The major concern for the way how providers design their services is the legal effects they create. When we visit a website or application with some functionality or contact forms, we enter into a contract with the platform controller.
The agreement sets the obligations on how to behave properly on the platform, to not conduct illegal activities, such as piracy, use of malware or hate speech. The platform provider covers its legal risks and tries to exempt itself from any responsibility connected to the possible damages to the end-user.
Also, policies and notices inform on the use of information about us online - how the provider collects data, what the purposes and what our rights regarding this are.
However, ambiguous or unclear policies and design can create a problem for the provider. If the UI/UX and documents were designed poorly, its legal effects can vanish into thin air - no $40,000 check at the end of the day.
Keep It Transparent
The task of keeping user agreement and notices legally enforceable turned out to be challenging. The main legal concerns that UI/UX is dealing with are:
- how a service provider informs us about the services or features. This part deals with the transparency of online platforms and the fairness of its features. Are we aware of acceptable conduct on a platform? Do we know our rights? (Some people do not believe they have rights on websites at all)
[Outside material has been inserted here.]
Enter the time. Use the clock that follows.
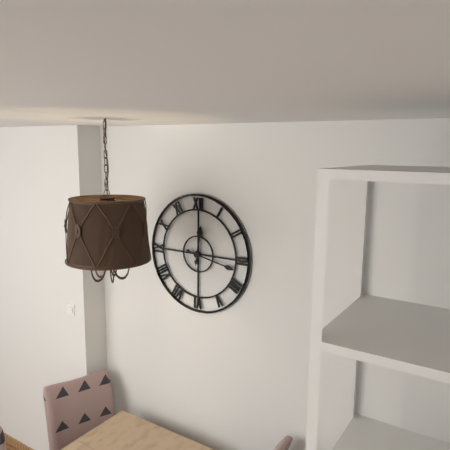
12:17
- how we conclude an agreement with a services provider and give our consent to its activities. This part deals with checkboxes, location of the section 'Legal' on a website, and verification of the user. The agreement is closely linked to the first concern (information), which serves a core prerequisite for any consent or contract.
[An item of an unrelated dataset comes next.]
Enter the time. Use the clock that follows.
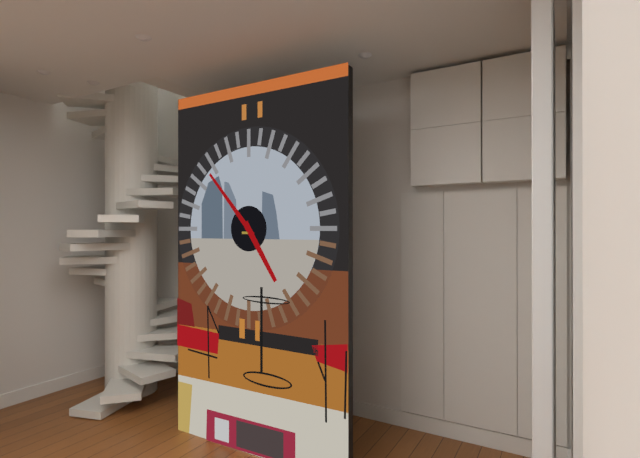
4:53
The activities we usually consent to can include email newsletters, online tracking by cookies, personalized advertising or downloading unnecessary software on your device
A consent, even if verified by the proper signature, can be held invalid by the court under circumstances of pressure or lack of necessary information. Confirmed by Immanuel Kant back in the 19th century, the consent will be legally valid under two conditions: information and free will.
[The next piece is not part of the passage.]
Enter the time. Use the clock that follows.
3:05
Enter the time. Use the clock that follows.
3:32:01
User must be properly informed about all significant details of the service and its legal consequences.
The digital design should present important information in an easily accessible and intelligible form. Use of clear and plain language, which can be understood even by a child, becomes a core requirement. Unfortunately, there are not many existing Terms or Policies that I could refer to. Vague statements, which do not clearly explain the terms of the agreement and the person's capabilities, won't lead to a valid agreement.
On the other hand, misinformation spoils user consent as much as lack of information or its poor quality. There must be no actual or implied lie about the legal consequences of the agreement.
Often, User Agreements do not fully inform the user on all business intentions of the provider (e.g., to sell the customer data) to prevent users from refusing certain features. Moreover, there are some cases, where online platforms are willing to tell the customers about safeguards which they don't necessarily have.
There was a recent case in the U.S. with four companies targeting EU customers. To facilitate trust in the services, the companies put a specific seal on their websites and mentioned that they either got or underwent a specific data protection certification (EU-U.S. Privacy Shield). In fact, none of these companies actually did that. The case resulted in the enforcement action from the U.S. regulator, negative public attention to the companies and breach of trust between them and the EU customers.
Another difficulty for providers is to keep the information plain and short and avoid misrepresentation or incompleteness at the same time. The severity of the problem increases with small screens of smartphones - you should set out a huge amount of information in a very limited space. In this case, the use of a layered format can help. While giving a user a few lines of the most important points (e.g., purposes of data collection and user rights), the design can provide a link for the full version of the legal statements.
A freely-given consent means there was no physical or moral influence (at least, illegal) on the person's will.
Assume you, as a service provider, collect user data, which is not necessary for running the platform. You consulted a lawyer, and she told you that you had to obtain user consent for that. If you design 'pre-ticked' checkboxes or create a wall 'Agree or Leave' before the user can use your website to increase consent rate, the consent is not likely to be freely given. Especially in the EU, regulators see it as an illegitimate pressure.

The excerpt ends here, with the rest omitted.